What to do:
1 > List every person named in the passage below on election interference and the Iraq intelligence.
2 > Extend the passage below on election interference and the Iraq intelligence, starting after its final sentence.

Passage for review:
_ _ _ _

Those with a sharp anti-Russia axe to grind no doubt
deemed this unnecessary diplomatic step felicitous,
welcome collateral damage to ties between Washington and
Moscow.
Parallels Today
Now to the present — and
specifically your suspicion that the administration is
“withholding” evidence of foreign election meddling.
Full Disclosure: We
veteran national security and intelligence professionals
are nonpartisan and have a tendency to be blunt. We have
been closely watching the play-by-play over the past
four years and strongly doubt that our former
intelligence colleagues are withholding evidence of
Russian interference. We see a simpler explanation. The
intelligence officials who trotted out copious
“evidence” of Russian interference four years ago may
still be writing op-eds and even books, but they are
also under investigation. So a “once-burned-twice-shy”
attitude is probably one factor in play.
More important, for obvious
reasons the intelligence chiefs appointed by President
Trump lack the incentive shared by their predecessors to
hyperbolize and even manufacture “evidence” of Russian
meddling in favor of Trump. In our view, this factor
accounts largely for what you see as the lack of detail.
In contrast, the legacy media, with a transparently
shoddy record to defend on their “Russiagate” coverage,
is still both hyperbolizing and manufacturing. Easy to
do when you have a corner on the media market, as we
indicate below.
In sum, this time around,
senior intelligence and law enforcement officials have
little incentive to manufacture/embellish evidence of
“Russian meddling”, as was done four years ago by the
former crew. And, again, to remind: the same thing
happened in 2002/03 regarding the WMD alleged to be in
Iraq, with some of the same dramatis personae
responsible — but not held accountable.
It is sad to have to remind
folks 18 years after the fact that the “intelligence” on
WMD in Iraq was not “mistaken;” it was fraudulent from
the get-go. The culprits were finally exposed but never
held to account. Announcing on June 5, 2008, the
bipartisan conclusions from a five-year study by the
Senate Intelligence Committee, Sen. Jay Rockefeller
(D-WV) asserted that the attack on Iraq was launched
“under false pretenses.” He described the intelligence
conjured up to “justify” war on Iraq as “uncorroborated,
contradicted, or even non-existent.”
Non-existent?
No Consequences for
‘Finding What Wasn’t There’
There were no consequences
for those officials who lied about WMD in Iraq. Donald
Rumsfeld had put one of them, James Clapper, in charge
of imagery analysis which, as you know, was the key to
finding WMD. Clapper made a stunning admission in his
memoir, Facts and Fears: Hard Truths From a Life in
Intelligence. He wrote that “intelligence officers,
including me, were so eager to help
[Bush/Cheney/Rumsfeld] that we found what wasn’t really
there.”

_ _ _ _

Data extracts:
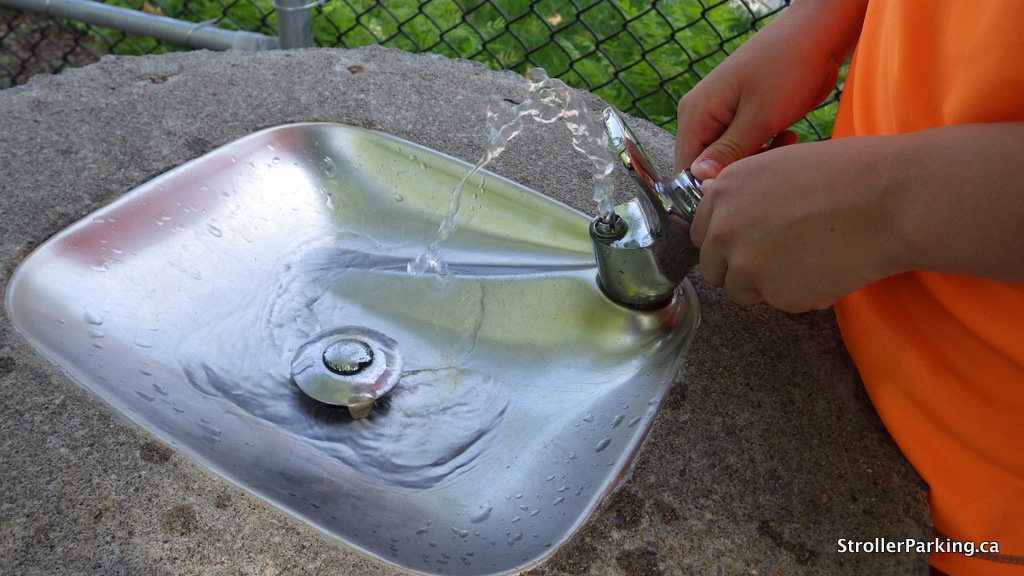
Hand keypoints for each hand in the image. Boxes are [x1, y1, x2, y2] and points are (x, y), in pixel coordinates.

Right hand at [674, 0, 866, 178]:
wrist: (819, 33)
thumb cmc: (788, 65)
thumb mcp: (760, 116)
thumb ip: (728, 151)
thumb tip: (700, 180)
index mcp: (695, 113)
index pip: (685, 168)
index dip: (709, 186)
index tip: (743, 189)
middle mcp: (702, 115)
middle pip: (707, 166)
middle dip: (739, 172)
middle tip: (771, 164)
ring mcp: (722, 115)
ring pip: (729, 159)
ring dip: (756, 162)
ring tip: (785, 145)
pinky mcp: (743, 116)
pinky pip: (745, 147)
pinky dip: (765, 149)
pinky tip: (787, 137)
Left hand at [690, 137, 900, 312]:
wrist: (890, 199)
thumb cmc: (847, 173)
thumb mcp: (780, 165)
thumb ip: (744, 193)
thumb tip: (724, 210)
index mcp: (723, 192)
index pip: (702, 233)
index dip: (726, 240)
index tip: (748, 242)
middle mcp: (725, 229)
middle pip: (713, 267)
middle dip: (739, 268)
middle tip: (777, 258)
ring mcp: (747, 265)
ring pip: (740, 291)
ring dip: (765, 285)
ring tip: (806, 262)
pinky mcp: (775, 294)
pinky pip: (778, 303)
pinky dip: (798, 294)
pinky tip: (827, 269)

_ _ _ _

Solved problems:
1 >
- President Trump
- Jay Rockefeller
- Donald Rumsfeld
- James Clapper
- Bush
- Cheney

2 >
Nevertheless, with a
glowing recommendation from Obama confidant John
Brennan, President Obama appointed Clapper director of
national intelligence in 2010. He remained in that post
for the remainder of Obama’s term despite having misled
the Senate in March 2013 about what he later admitted
was a “clearly erroneous” testimony, under oath,
regarding NSA surveillance of Americans.
Here’s the rub: Clapper and
those he conspired with have gone from blissful sans
souci to apprehension, acutely aware that they may
not have a stay-out-of-jail card this time around. With
bloodhounds like U.S. Attorney John Durham sniffing
around there is now the possibility of consequences for
intelligence leaders who make stuff up — as they did
during Russiagate v.1. Perhaps also consequences for
former CIA Director Brennan who, together with Clapper
orchestrated a rump Memo by “handpicked analysts” and
called it an “Intelligence Community Assessment.” The
“ICA” cannot bear close scrutiny.
Election “meddling” and
“interference” are stretchy elastic terms. Your
Democratic colleagues are correct in pointing out that
recent intelligence warnings of election interference by
China, Russia and Iran are so vague as to be “almost
meaningless”. Given the reluctance of today’s
intelligence leaders to create “non-existent”
intelligence (as on Iraq and more recently on Russia),
those members of Congress who insist that they be more
“specific” on Russian interference are bound to become
increasingly frustrated.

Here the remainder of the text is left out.